**Zu bearbeiten**.
[a] Beantworten Sie anhand des Textauszugs:
(i) In welcher Stadt wird Sarah Regenbrecht an einer Hauptschule arbeiten?
(ii) Wie alt ist Regenbrecht?
(iii) Wie viele pädagogische Assistentinnen und Assistenten sind ab dem heutigen Montag in Baden-Württemberg im Einsatz?
[b] Entnehmen Sie dem Textauszug wortgetreu die Passage von „Ganz genau weiß“ bis einschließlich „die Hauptschulen retten.“.

**Textauszug**.

Baden-Württemberg stellt ein: Billig-Lehrer für die Hauptschule
Besonders konservativ regierte Länder stemmen sich gegen die Abschaffung der Hauptschule. In Baden-Württemberg sollen sich Hilfslehrer um die Schwächsten kümmern.
Ganz genau weiß Sarah Regenbrecht noch nicht, was auf sie zukommt. Aber nachdem sich die studierte Grund- und Hauptschullehrerin zuletzt als Nachhilfelehrerin durchgeschlagen hat, ist sie froh, nun an einer Hauptschule im baden-württembergischen Reutlingen arbeiten zu können. "Ich wollte einen sichereren Job", sagt Regenbrecht.
Die Chefin im Klassenzimmer wird die 32-Jährige allerdings nicht sein. Regenbrecht ist pädagogische Assistentin, eine Art Hilfslehrerin, die den Lehrer während des Unterrichts entlasten soll. 560 solche pädagogischen AssistentInnen sind erstmals vom heutigen Montag an in Baden-Württemberg im Einsatz. Und die Hoffnungen, die das Kultusministerium in sie legt, sind hoch: Sie sollen die Hauptschulen retten.

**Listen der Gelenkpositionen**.
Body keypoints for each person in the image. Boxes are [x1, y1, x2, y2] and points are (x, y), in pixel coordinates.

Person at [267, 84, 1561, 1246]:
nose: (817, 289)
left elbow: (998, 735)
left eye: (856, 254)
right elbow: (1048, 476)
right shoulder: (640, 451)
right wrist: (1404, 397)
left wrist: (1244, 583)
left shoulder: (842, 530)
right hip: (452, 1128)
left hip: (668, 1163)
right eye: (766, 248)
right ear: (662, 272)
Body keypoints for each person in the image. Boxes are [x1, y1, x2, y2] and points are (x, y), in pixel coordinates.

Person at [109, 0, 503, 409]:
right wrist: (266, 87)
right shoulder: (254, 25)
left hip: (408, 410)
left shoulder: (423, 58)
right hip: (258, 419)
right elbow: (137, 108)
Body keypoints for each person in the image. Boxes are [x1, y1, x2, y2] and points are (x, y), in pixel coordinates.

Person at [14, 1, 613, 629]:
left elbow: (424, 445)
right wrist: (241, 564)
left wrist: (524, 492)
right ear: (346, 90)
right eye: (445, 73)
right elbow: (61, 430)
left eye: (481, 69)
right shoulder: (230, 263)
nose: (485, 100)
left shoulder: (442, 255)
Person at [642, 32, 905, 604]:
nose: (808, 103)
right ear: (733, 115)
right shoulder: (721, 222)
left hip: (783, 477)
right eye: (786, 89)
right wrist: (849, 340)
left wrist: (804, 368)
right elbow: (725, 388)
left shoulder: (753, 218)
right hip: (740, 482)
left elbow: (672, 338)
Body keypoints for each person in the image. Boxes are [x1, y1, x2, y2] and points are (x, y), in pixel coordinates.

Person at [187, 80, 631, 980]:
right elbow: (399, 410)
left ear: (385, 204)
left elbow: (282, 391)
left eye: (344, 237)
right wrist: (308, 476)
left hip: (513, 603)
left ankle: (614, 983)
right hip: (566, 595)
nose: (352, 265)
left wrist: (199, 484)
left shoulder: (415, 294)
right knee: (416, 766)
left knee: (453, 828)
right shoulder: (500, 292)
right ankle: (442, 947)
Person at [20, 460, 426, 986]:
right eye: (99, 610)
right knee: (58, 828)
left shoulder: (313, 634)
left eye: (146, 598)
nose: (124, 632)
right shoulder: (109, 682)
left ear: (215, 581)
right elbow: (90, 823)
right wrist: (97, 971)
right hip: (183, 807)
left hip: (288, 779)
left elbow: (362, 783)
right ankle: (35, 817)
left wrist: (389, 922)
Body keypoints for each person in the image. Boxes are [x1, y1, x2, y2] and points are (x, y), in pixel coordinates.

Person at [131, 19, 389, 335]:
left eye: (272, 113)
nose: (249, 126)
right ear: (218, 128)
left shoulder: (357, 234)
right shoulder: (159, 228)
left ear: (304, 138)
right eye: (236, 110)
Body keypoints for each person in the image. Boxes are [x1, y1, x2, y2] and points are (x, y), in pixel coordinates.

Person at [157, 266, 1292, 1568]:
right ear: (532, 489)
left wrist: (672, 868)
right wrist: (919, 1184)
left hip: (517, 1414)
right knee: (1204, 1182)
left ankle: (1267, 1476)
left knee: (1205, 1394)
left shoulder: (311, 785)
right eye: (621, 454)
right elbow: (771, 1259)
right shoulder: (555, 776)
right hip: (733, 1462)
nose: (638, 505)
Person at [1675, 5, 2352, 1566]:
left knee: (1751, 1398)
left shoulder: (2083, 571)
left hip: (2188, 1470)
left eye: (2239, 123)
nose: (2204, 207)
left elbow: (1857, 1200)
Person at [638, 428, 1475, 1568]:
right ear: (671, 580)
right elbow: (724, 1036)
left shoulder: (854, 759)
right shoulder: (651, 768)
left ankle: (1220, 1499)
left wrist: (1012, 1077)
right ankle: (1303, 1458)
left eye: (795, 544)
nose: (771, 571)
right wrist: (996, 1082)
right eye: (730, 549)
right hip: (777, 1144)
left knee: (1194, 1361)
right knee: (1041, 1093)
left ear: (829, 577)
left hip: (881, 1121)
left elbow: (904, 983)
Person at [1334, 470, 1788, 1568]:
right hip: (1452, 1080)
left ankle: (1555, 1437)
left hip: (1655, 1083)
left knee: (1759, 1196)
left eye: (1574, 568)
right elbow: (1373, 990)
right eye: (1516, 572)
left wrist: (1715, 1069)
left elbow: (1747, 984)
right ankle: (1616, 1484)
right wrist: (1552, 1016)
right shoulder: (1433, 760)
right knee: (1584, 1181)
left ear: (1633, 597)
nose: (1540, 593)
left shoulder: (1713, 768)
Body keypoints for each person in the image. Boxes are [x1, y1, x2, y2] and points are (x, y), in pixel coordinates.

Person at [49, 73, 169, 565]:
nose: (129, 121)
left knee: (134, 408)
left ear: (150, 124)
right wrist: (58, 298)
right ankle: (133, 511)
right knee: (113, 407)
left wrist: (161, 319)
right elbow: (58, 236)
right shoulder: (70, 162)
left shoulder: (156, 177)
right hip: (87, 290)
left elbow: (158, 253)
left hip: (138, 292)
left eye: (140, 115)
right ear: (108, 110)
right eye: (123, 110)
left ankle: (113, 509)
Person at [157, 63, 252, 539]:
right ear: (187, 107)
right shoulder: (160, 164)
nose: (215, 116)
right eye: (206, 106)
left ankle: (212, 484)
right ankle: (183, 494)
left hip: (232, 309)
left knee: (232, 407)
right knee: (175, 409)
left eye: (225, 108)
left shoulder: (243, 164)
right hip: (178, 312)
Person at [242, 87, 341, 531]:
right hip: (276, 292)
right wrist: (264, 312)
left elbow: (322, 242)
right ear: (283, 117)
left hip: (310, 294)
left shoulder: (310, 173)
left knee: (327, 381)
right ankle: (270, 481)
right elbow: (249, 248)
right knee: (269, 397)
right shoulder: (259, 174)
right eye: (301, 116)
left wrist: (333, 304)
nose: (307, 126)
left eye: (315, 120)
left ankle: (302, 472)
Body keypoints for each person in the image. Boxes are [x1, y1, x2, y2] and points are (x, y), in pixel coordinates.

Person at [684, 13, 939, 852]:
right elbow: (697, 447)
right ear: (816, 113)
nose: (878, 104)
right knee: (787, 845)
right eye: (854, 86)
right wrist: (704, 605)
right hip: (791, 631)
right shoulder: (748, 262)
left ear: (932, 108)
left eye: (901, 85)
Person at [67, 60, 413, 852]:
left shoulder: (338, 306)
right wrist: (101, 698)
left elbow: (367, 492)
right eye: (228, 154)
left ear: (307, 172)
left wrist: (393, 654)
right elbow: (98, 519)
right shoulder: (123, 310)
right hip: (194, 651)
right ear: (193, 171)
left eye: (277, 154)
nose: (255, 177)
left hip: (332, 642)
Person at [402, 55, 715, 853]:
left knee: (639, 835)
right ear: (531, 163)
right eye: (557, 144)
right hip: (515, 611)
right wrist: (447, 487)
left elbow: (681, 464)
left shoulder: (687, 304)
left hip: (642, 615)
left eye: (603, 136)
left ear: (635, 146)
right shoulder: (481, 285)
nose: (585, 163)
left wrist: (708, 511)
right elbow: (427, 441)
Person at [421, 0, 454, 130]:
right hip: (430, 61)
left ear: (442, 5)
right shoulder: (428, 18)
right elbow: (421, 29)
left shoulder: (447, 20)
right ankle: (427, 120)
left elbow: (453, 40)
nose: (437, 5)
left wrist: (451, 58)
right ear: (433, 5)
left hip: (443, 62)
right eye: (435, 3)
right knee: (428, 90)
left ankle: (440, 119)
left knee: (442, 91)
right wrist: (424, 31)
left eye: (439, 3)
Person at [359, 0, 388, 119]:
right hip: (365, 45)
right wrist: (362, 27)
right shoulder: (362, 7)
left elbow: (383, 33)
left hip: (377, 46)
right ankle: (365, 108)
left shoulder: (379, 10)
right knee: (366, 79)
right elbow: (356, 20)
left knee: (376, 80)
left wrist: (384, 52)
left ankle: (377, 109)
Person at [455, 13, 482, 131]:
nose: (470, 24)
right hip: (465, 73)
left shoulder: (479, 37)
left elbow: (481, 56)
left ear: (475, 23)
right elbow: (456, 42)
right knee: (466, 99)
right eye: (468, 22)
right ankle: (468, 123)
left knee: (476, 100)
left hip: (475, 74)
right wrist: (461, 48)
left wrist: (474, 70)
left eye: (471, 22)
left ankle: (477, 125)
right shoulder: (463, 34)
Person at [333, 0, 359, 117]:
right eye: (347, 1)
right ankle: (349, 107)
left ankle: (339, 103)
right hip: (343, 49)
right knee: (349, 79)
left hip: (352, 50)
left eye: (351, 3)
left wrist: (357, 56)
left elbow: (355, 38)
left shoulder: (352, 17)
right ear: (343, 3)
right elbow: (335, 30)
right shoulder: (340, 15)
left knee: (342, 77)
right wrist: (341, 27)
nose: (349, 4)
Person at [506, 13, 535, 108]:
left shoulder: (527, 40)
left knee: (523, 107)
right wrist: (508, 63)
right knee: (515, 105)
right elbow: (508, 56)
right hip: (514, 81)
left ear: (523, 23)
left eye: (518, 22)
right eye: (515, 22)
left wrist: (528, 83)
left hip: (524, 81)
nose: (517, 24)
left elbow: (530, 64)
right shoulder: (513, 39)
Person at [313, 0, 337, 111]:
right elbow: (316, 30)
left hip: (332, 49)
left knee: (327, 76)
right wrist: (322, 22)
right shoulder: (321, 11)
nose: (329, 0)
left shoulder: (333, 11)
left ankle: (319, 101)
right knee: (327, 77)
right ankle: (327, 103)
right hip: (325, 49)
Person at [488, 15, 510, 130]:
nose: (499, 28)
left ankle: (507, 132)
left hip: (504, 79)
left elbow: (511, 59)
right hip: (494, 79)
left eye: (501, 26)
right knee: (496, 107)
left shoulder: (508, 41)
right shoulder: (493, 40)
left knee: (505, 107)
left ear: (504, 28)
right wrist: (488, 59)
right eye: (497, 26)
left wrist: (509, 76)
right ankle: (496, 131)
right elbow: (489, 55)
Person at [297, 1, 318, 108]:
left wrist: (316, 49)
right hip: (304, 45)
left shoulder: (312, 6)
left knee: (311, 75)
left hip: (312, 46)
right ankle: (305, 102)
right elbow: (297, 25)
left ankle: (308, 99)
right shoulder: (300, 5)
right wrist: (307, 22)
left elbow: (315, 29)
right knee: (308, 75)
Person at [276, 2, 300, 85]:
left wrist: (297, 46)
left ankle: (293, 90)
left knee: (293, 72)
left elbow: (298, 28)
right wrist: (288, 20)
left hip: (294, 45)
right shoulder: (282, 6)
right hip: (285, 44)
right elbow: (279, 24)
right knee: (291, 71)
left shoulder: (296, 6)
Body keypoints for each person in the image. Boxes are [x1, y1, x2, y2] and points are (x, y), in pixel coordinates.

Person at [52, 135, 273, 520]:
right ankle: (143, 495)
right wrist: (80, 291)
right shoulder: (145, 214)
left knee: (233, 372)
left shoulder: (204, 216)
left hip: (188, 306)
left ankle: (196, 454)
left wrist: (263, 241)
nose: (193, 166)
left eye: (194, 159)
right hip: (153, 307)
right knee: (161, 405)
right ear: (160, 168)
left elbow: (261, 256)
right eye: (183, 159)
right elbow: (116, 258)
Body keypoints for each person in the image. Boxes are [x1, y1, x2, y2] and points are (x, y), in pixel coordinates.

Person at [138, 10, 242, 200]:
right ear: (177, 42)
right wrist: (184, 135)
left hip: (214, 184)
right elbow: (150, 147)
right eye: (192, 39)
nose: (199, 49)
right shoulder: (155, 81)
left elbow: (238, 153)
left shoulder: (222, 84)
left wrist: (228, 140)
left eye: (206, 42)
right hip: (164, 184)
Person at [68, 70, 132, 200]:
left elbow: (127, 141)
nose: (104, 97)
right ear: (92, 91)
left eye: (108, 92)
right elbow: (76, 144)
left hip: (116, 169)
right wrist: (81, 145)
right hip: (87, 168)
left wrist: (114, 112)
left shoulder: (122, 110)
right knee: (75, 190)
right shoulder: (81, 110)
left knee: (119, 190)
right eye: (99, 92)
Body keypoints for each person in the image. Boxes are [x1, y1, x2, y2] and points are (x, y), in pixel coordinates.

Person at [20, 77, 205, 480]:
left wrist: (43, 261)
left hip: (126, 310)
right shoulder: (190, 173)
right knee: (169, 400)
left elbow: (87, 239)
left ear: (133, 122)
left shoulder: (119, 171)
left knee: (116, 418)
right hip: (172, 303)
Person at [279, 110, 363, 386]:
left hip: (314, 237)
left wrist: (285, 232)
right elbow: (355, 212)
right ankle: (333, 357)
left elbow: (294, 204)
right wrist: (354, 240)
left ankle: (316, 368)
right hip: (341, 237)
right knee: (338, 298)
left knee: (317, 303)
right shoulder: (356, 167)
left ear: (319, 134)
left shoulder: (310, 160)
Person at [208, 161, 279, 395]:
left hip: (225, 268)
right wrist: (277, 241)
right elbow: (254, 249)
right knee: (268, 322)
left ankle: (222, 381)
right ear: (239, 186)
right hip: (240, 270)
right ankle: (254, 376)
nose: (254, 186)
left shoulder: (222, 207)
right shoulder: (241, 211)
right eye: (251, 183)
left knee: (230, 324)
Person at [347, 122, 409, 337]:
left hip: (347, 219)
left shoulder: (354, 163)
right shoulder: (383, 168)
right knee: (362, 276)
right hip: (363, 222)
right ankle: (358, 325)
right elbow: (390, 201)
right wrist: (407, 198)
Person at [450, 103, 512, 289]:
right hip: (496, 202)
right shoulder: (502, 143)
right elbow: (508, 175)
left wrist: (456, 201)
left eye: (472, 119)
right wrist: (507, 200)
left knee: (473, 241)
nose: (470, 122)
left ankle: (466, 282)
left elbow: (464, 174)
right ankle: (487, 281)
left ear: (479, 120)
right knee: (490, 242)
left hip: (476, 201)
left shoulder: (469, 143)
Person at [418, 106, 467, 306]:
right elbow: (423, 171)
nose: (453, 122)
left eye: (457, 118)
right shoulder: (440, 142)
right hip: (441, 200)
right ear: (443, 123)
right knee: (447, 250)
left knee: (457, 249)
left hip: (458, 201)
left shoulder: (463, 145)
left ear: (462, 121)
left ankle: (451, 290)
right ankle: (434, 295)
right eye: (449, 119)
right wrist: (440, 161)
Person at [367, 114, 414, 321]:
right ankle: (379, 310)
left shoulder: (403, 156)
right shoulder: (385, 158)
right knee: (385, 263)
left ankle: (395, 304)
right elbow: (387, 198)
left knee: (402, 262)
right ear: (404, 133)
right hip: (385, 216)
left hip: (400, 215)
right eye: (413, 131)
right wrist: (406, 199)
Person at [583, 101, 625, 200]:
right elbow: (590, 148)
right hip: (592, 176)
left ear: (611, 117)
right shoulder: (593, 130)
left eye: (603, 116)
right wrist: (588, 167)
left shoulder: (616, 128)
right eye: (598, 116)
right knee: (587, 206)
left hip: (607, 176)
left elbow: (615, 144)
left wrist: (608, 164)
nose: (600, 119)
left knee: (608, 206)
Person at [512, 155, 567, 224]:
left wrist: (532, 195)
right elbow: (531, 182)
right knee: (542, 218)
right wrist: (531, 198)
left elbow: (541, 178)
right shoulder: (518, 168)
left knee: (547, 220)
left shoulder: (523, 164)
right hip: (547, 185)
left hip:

**Antworten je Aufgabe**.
[a]
(i) In Reutlingen.
(ii) 32 Jahre.
(iii) 560.

[b]
Ganz genau weiß Sarah Regenbrecht noch nicht, was auf sie zukommt. Aber nachdem sich die studierte Grund- und Hauptschullehrerin zuletzt als Nachhilfelehrerin durchgeschlagen hat, ist sie froh, nun an einer Hauptschule im baden-württembergischen Reutlingen arbeiten zu können. "Ich wollte einen sichereren Job", sagt Regenbrecht.
Die Chefin im Klassenzimmer wird die 32-Jährige allerdings nicht sein. Regenbrecht ist pädagogische Assistentin, eine Art Hilfslehrerin, die den Lehrer während des Unterrichts entlasten soll. 560 solche pädagogischen AssistentInnen sind erstmals vom heutigen Montag an in Baden-Württemberg im Einsatz. Und die Hoffnungen, die das Kultusministerium in sie legt, sind hoch: Sie sollen die Hauptschulen retten.